Le répartiteur de frais de chauffage (RFC) : Si l'installation de compteurs est techniquement impossible (distribution "verticale" par colonnes montantes) ou non rentable, on utilise des répartiteurs placés directement sur chaque radiateur.
Méthodes alternatives : Si aucune de ces solutions n'est viable économiquement ou techniquement, d'autres méthodes de calcul peuvent être envisagées selon un cadre fixé par décret.
3. La révolution du télérelevé : l'échéance du 1er janvier 2027
L'évolution majeure de ces dernières années concerne la manière dont les données sont collectées. L'article R241-8 du Code de l'énergie (issu du décret de mai 2019) a instauré un calendrier strict pour la généralisation du relevé à distance :
Depuis le 25 octobre 2020 : Tout nouveau dispositif de mesure (compteur ou répartiteur) installé dans un immeuble doit obligatoirement être relevable à distance.

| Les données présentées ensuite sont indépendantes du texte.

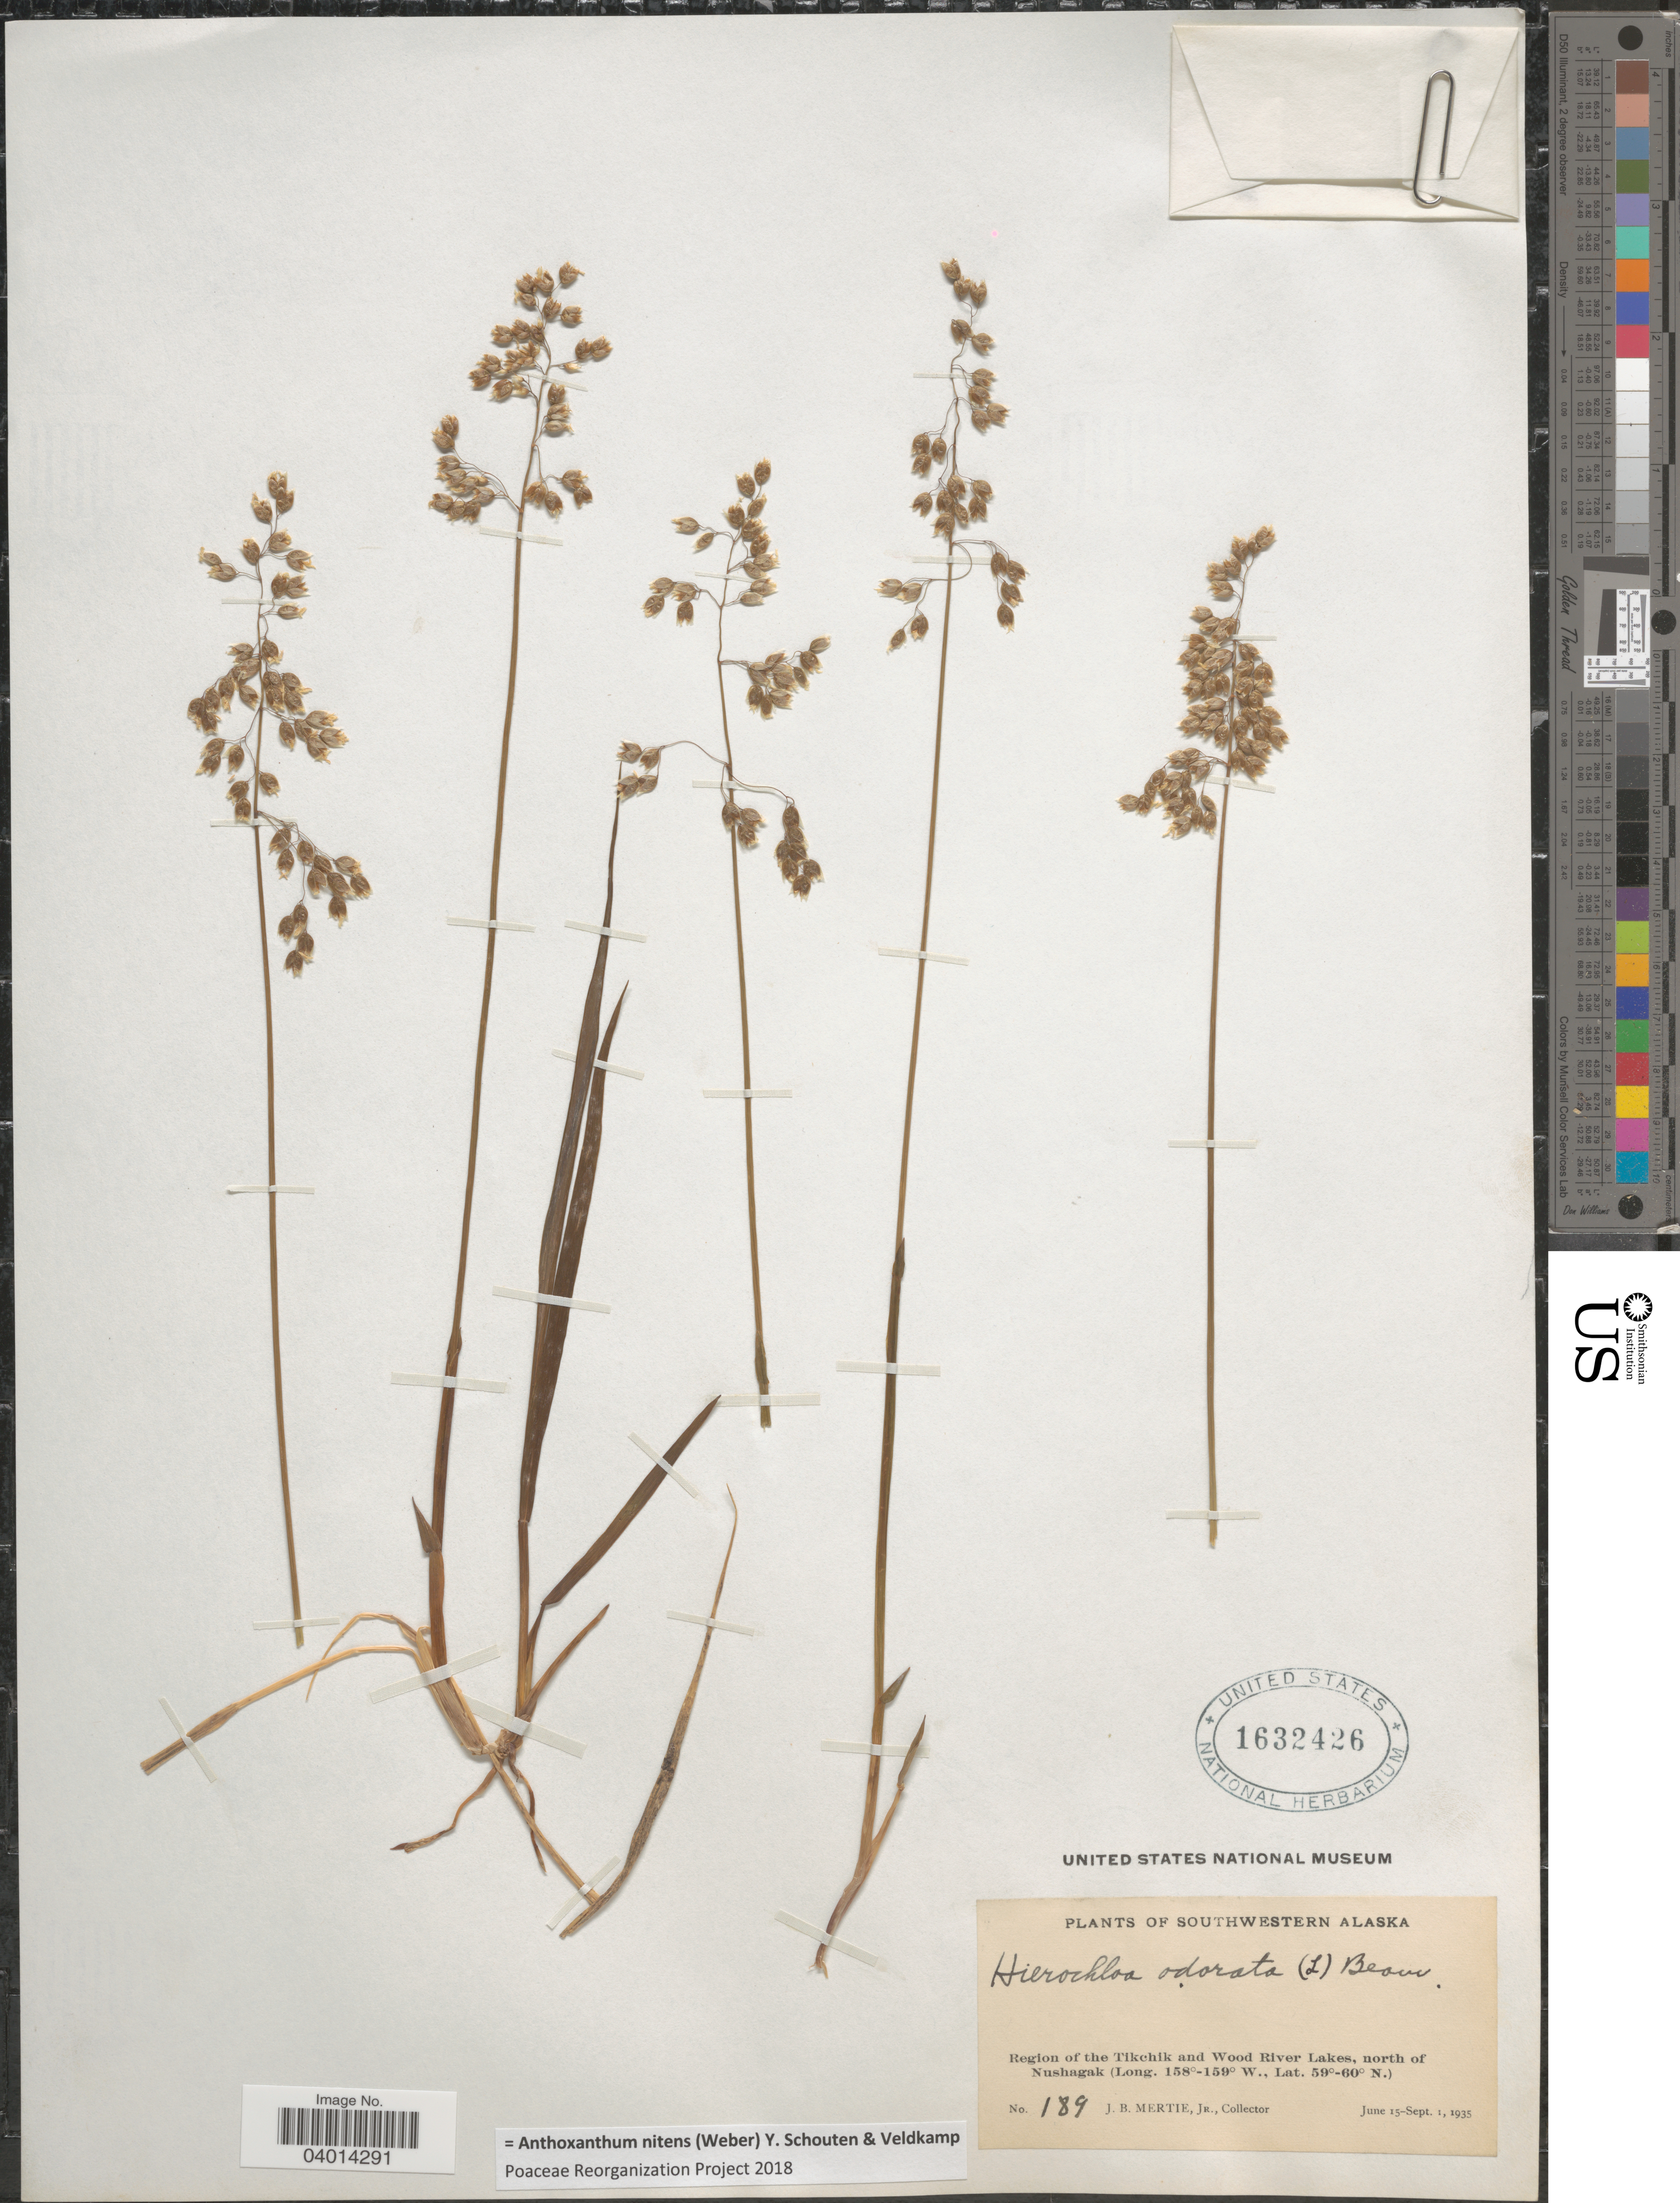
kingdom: Plantae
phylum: Tracheophyta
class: Liliopsida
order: Poales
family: Poaceae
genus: Anthoxanthum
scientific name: Anthoxanthum nitens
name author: (G.H. Weber) R.T.A. Schouten & Veldkamp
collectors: J. Mertie Jr.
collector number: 189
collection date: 1935-06-15/1935-09-01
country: United States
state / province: Alaska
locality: Southwestern Alaska. Region of the Tikchik and Wood River Lakes, north of Nushagak.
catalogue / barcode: US 1632426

D’ici le 1er janvier 2027 : C'est la date butoir pour l'ensemble du parc français. Tous les dispositifs déjà installés qui ne sont pas télérelevables devront être remplacés ou équipés d'un module radio.
Pourquoi cette obligation ?
Cette mesure, issue de la Directive Européenne 2018/2002, vise deux buts :
Le confort : Éviter l'intrusion de techniciens dans les logements pour les relevés manuels.
L'information : Permettre une transmission des données de consommation beaucoup plus fréquente (mensuelle), afin que l'occupant puisse ajuster son comportement en temps réel plutôt que d'attendre la régularisation annuelle.
4. Les exceptions à la règle
L'obligation d'individualisation n'est pas absolue. Des dérogations sont possibles dans deux cas précis :
Impossibilité technique : Par exemple, si le système de chauffage est intégré dans la dalle sans possibilité de mesure individuelle.
Coût excessif : Si les investissements nécessaires (achat, pose, entretien) sont disproportionnés par rapport aux économies d'énergie attendues sur une période de 10 ans.
Toutefois, ces exceptions doivent être justifiées par une étude technique ou économique sérieuse, conformément à l'arrêté du 8 juin 2023.
Pour résumer
Le cadre législatif ne laisse plus de place à l'hésitation. Les copropriétés qui n'ont pas encore entamé leur transition vers l'individualisation télérelevée doivent s'en saisir rapidement. Au-delà de la conformité légale, l'individualisation reste l'un des leviers les plus efficaces pour réduire la facture énergétique globale d'un bâtiment, avec des économies d'énergie estimées en moyenne entre 15 % et 25 %.